Crown Heights remained quiet after a Brooklyn grand jury decided last week not to indict Yosef Lifsh, the Hasidic driver of a car that struck two black children, killing one of them, in an Aug. 19 accident that sparked four days of rioting.
Kings County District Attorney Charles Hynes called on the residents of Crown Heights “to refrain from senseless violence.”
Black leaders, including the Rev. Al Sharpton and Colin Moore, a New York City Council member and lawyer, heeded his call, at least for the moment. Moore is representing the family of Gavin Cato, the 7-year-old child who was killed in the accident.

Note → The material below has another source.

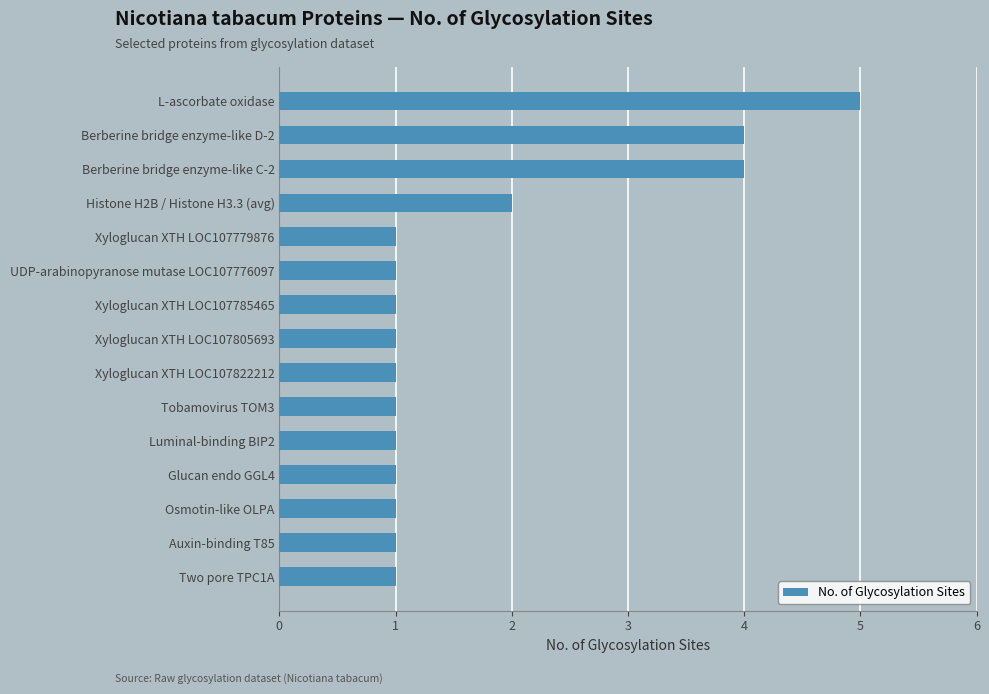

Which category has the highest value across all series?

L-ascorbate oxidase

But the Lubavitch community was uneasy as the High Holy Days began.
“We just hope that from now on, everything will be peaceful and that the streets of Crown Heights will be returned to the people,” said Lubavitch spokesman Rabbi Shmuel Butman.

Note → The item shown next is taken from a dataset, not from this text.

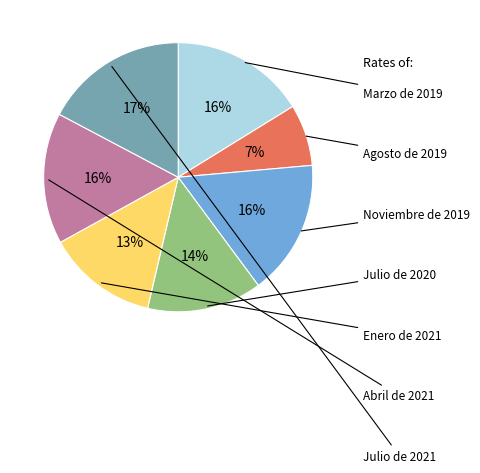

Is there a majority slice in this chart?

No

“We are encouraged by the decision of the grand jury. It proves that the system can work, and that it can stand up to hatred, racism and terrorism.
“But there should have been no grand jury from the start,” he said. “In none of the other 21 cases of vehicular accidents that resulted in death in Brooklyn in the last 12 months has a grand jury been empaneled.”

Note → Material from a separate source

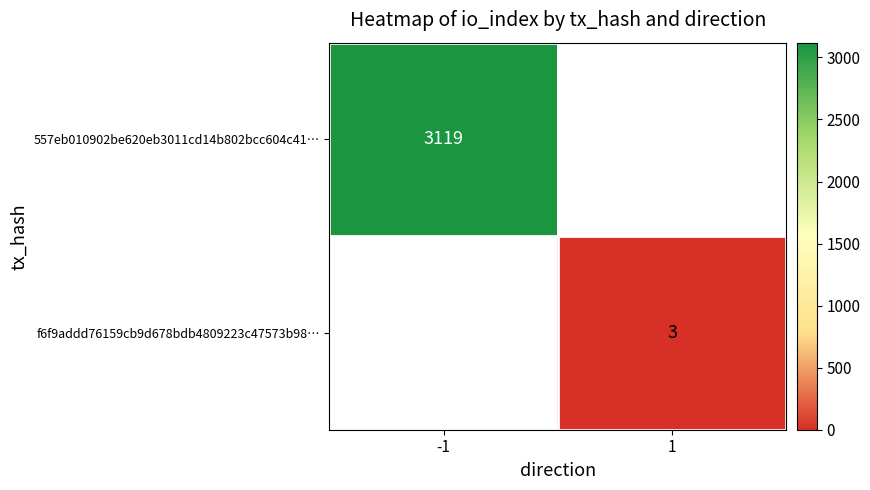

Is it true that 557eb010902be620eb3011cd14b802bcc604c41… equals 3119 at -1?

True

Lifsh, who waived immunity to testify to the grand jury, has left New York to return to his home in Israel, Butman said.
Lifsh was one of 30 witnesses who testified before the grand jury.
There is no news yet on legal action being planned by the Lubavitch community against the city, or against those who murdered Yankel Rosenbaum, the Australian student stabbed to death by a gang of rioting black youths on the night Gavin Cato died.